#### Stored data
- - - - - - -

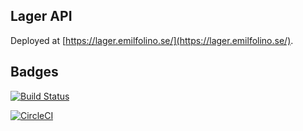 ## Lager API

Deployed at [https://lager.emilfolino.se/](https://lager.emilfolino.se/).


## Badges


[![Build Status](https://travis-ci.org/emilfolino/order_api.svg?branch=master)](https://travis-ci.org/emilfolino/order_api)

[![CircleCI](https://circleci.com/gh/emilfolino/order_api.svg?style=svg)](https://circleci.com/gh/emilfolino/order_api)

<!-- [![Build Status](https://scrutinizer-ci.com/g/emilfolino/ramverk2-me/badges/build.png?b=master)](https://scrutinizer-ci.com/g/emilfolino/ramverk2-me/build-status/master)
[![Scrutinizer Code Quality](https://scrutinizer-ci.com/g/emilfolino/ramverk2-me/badges/quality-score.png?b=master)](https://scrutinizer-ci.com/g/emilfolino/ramverk2-me/?branch=master)
[![Code Coverage](https://scrutinizer-ci.com/g/emilfolino/ramverk2-me/badges/coverage.png?b=master)](https://scrutinizer-ci.com/g/emilfolino/ramverk2-me/?branch=master) -->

- - - - - - -

#### Aim of the task
Check each line above for "scrutinizer" and state how many match, answering with only the number.

#### Solution below
3